There are also different psychological sexual dysfunctions based on the gender of the individual who suffered the injury. Hyper sexuality can also be a psychological after-effect of a traumatic brain injury. Individuals who have an increase in sexual libido due to brain damage, often have psychological issues with dealing with this new found lust, they attempt to engage in sexual behavior beyond what they are actually capable of. To these individuals, sex becomes "a one sided-act, done without regard for their partner," (Lezak, p. 593-94).
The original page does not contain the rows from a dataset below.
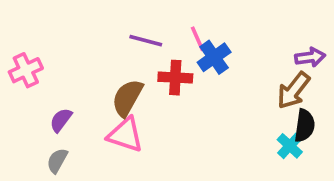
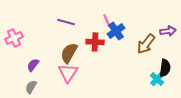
purple line: (146, 41) -> (66, 22), moved
brown arrow: (293, 90) -> (146, 44), moved
pink triangle: (125, 135) -> (68, 73), turned 45

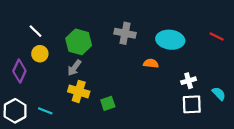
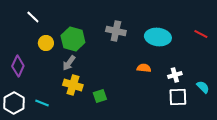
white line: (36, 31) -> (33, 17), moved
yellow circle: (40, 54) -> (46, 43), moved
orange semicircle: (151, 63) -> (144, 68), moved

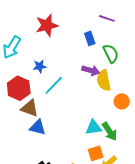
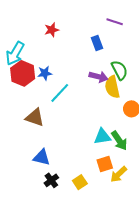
red star: (47, 25) -> (52, 30), size x0.6
green semicircle: (111, 53) -> (119, 70), moved
red hexagon: (19, 88) -> (23, 73), moved
blue triangle: (38, 127) -> (42, 157), moved

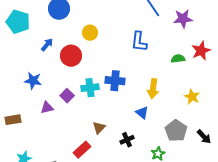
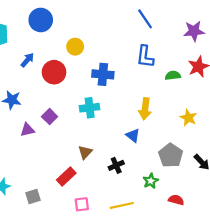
purple star: (183, 19) -> (194, 31), moved
blue L-shape: (139, 42) -> (145, 57), moved
blue cross: (115, 81) -> (103, 74), moved
cyan cross: (90, 88) -> (90, 108), moved

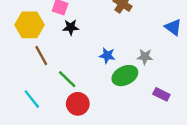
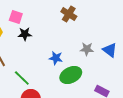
blue triangle: (173, 27) -> (110, 50), moved
gray star: (145, 57) -> (87, 49), moved

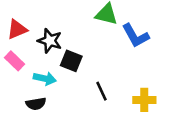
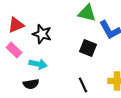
black square: (71, 61) -> (88, 48), moved
black line: (101, 91) -> (83, 85), moved

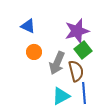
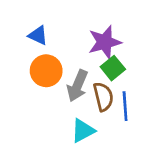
orange circle: (34, 52) -> (46, 71), size x1.5
blue line: (84, 93) -> (125, 106), moved

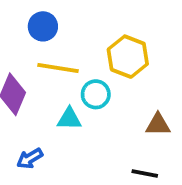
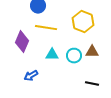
cyan circle: (96, 94) -> (74, 56), moved
brown triangle: (158, 124) -> (92, 52), moved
Emotional factors are most prevalent in woman's sexual activity, "A woman's sexual experience encompasses different components, such as self-esteem, body-image, relationship factors, pleasure, and satisfaction," (Bianchi-Demicheli & Ortigue, p. 2648). The neurological differences between male and female brain activity also has an affect on the psychological sexual dysfunctions found in women, "the present activation of the hippocampus [...] emphasizes that higher-order functional mechanisms take place during a woman's orgasm," (Bianchi-Demicheli & Ortigue, p. 2655). There is a ton of emotional cognition that is occurring during the female orgasm. However, men also show signs of heightened cognition during orgasm, (Bianchi-Demicheli & Ortigue, 2007), but not in the exact way females experience orgasm.